(1885–1966) Hungarian–Swedish chemist
Hevesy came from a family of wealthy industrialists in Budapest, the Hungarian capital. He was educated in Budapest and at the University of Freiburg where he obtained his doctorate in 1908. He then worked in Zurich, Karlsruhe, Manchester, and Copenhagen, before his appointment to the chair of physical chemistry in 1926 at Freiburg. In 1935 he left Germany for Denmark, fleeing from the Nazis who caught up with him once more in 1942, when he sought refuge in Sweden at the University of Stockholm.

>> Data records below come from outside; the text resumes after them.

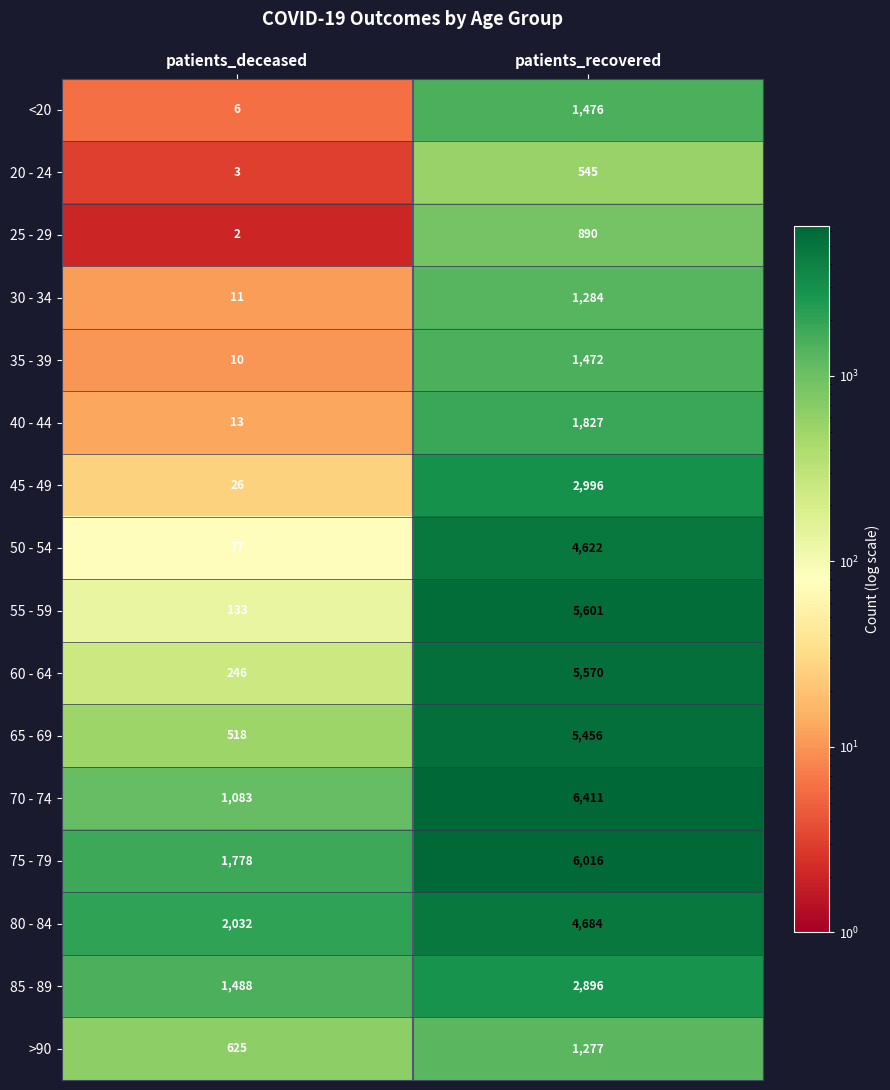

True or false: 55 - 59 has a value of 133 at patients_deceased.

True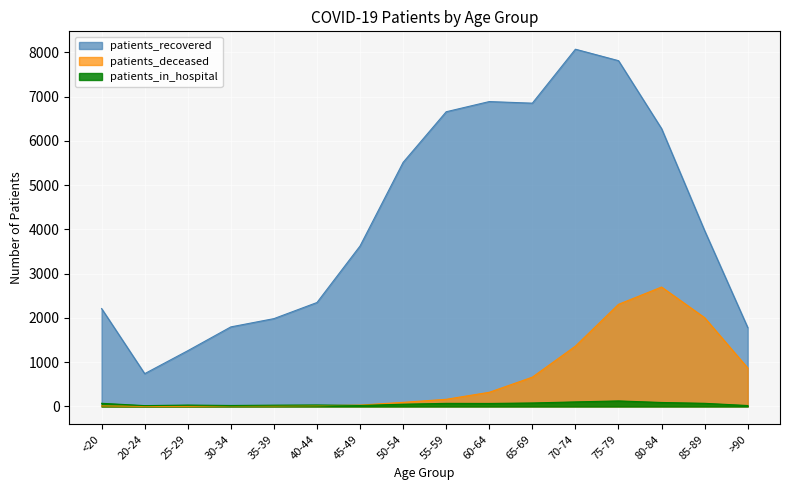

Which category has the lowest value in the patients_deceased series?

20-24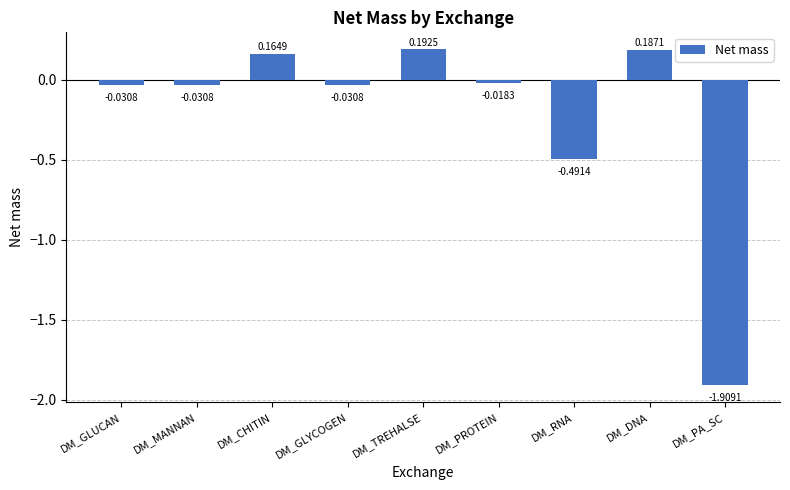

At which label is the value closest to 0?

DM_PROTEIN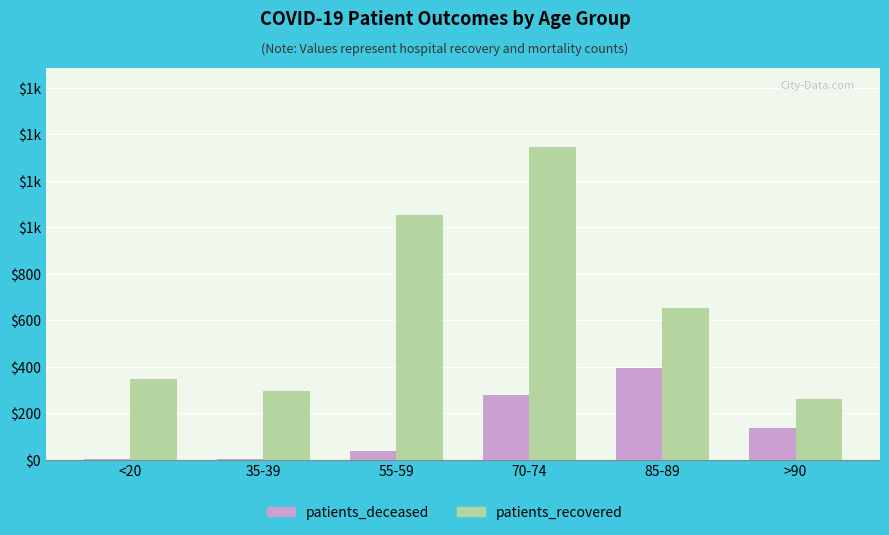

What are all the series names shown in the legend?

patients_deceased, patients_recovered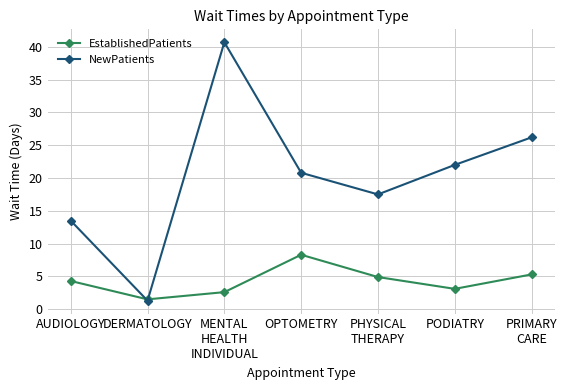

What is the value of the NewPatients point at the 5th from the left?

17.5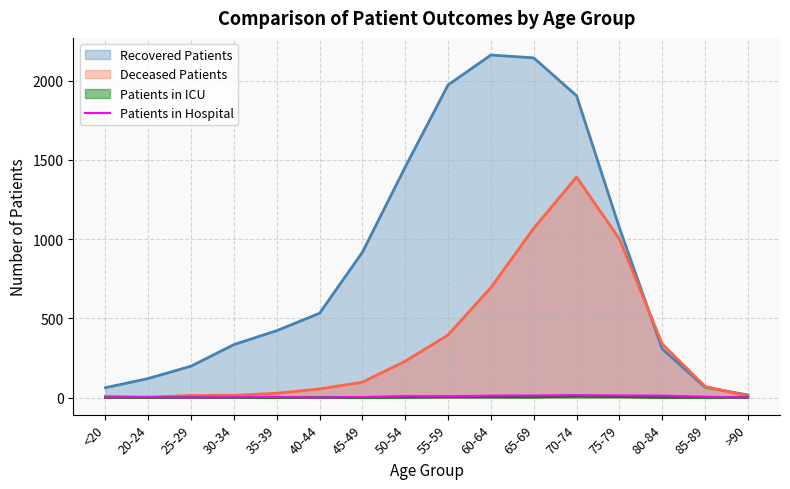

The value of Deceased Patients at 65-69 is 334. True or false?

False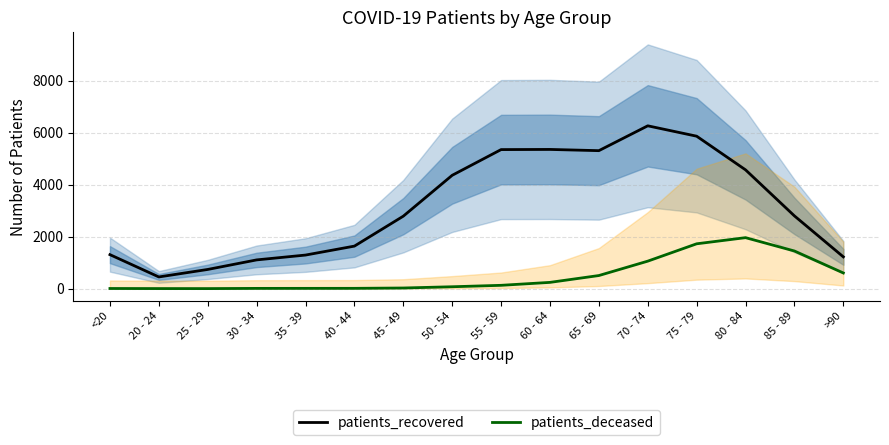

Is the value of patients_deceased at 55 - 59 greater than the value of patients_recovered at >90?

No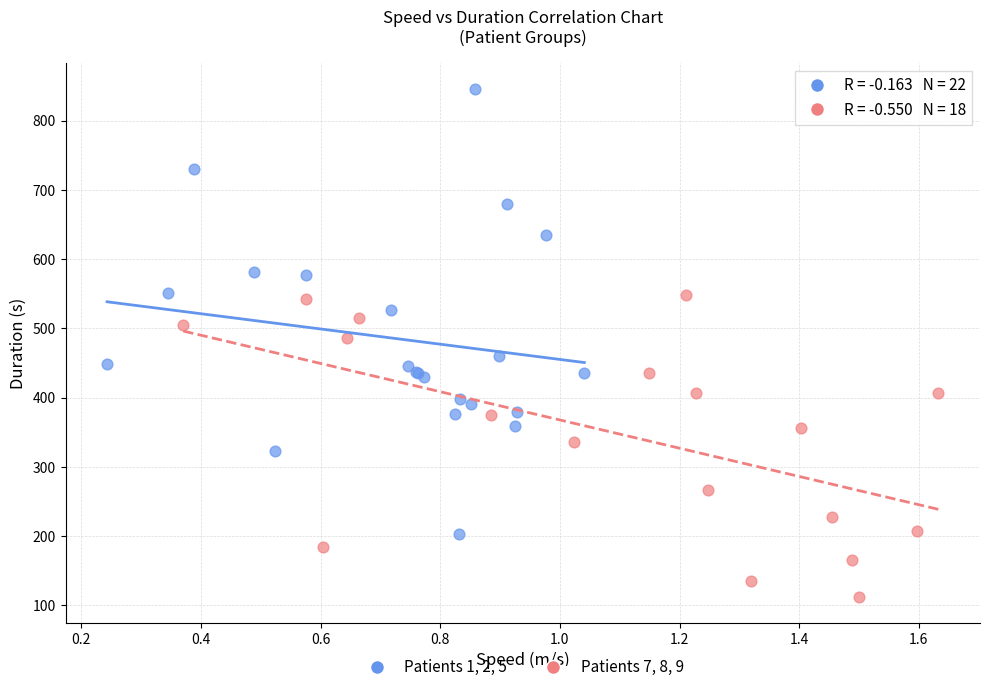

Which series contains the lowest Y value?

Patients 7, 8, 9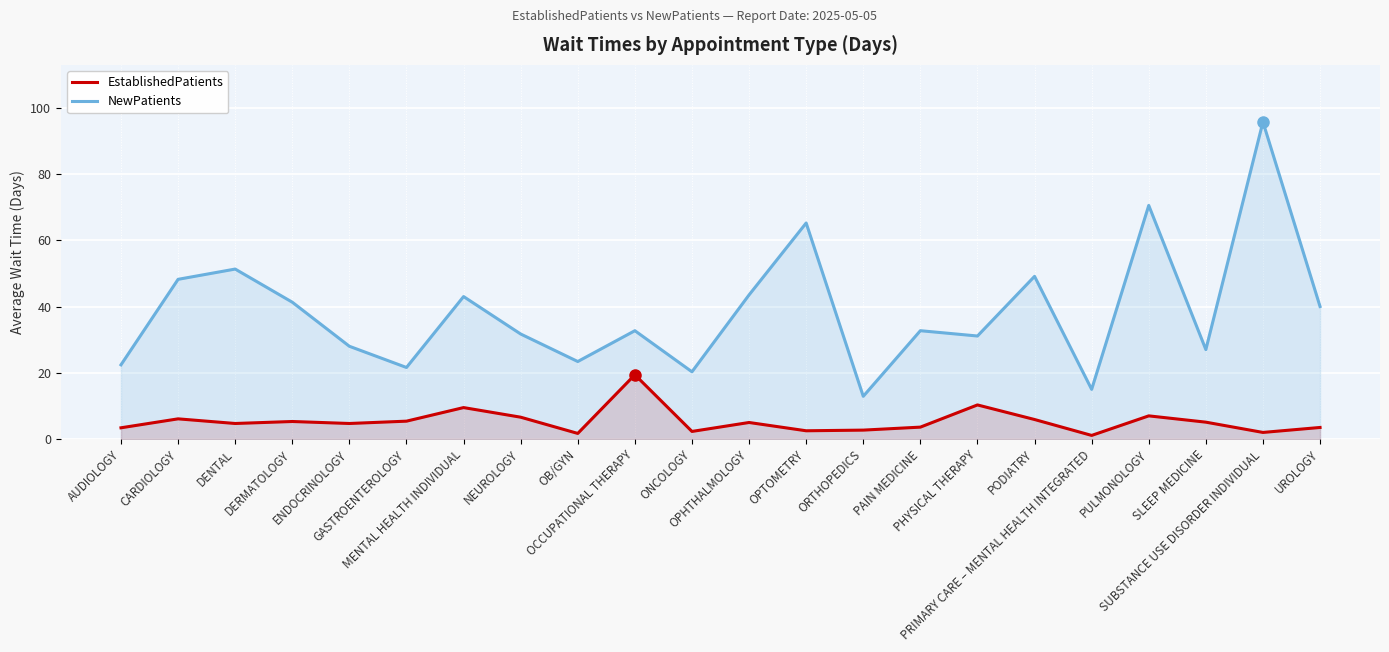

Where is the first local maximum for EstablishedPatients?

CARDIOLOGY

In 1923 Hevesy discovered the new element hafnium in collaboration with Dirk Coster. His most important work, however, began in 1911 in the Manchester laboratory of Ernest Rutherford, where he worked on the separation of ‘radium D’ from a sample of lead. In fact radium D was a radioactive isotope of lead (lead–210) and could not be separated by chemical means. Hevesy was quick to see the significance of this and began exploring the use of radioactive isotopes as tracers. In 1913, with Friedrich Adolph Paneth, he used radioactive salts of lead and bismuth to determine their solubilities. In 1923 Hevesy made the first application of a radioactive tracer – Pb–212 – to a biological system. The Pb–212 was used to label a lead salt that plants took up in solution. At various time intervals plants were burned and the amount of lead taken up could be determined by simple measurements of the amount of radioactivity present. The drawback of this technique was the high toxicity of lead to most biological systems and it was only with the discovery of artificial radioactivity by Irène andFrédéric Joliot-Curie in 1934 that Hevesy's radioactive tracers developed into one of the most widely used and powerful techniques for the investigation of living and of complex systems. For his work in the development of radioactive tracers Hevesy was awarded the 1943 Nobel Prize for chemistry.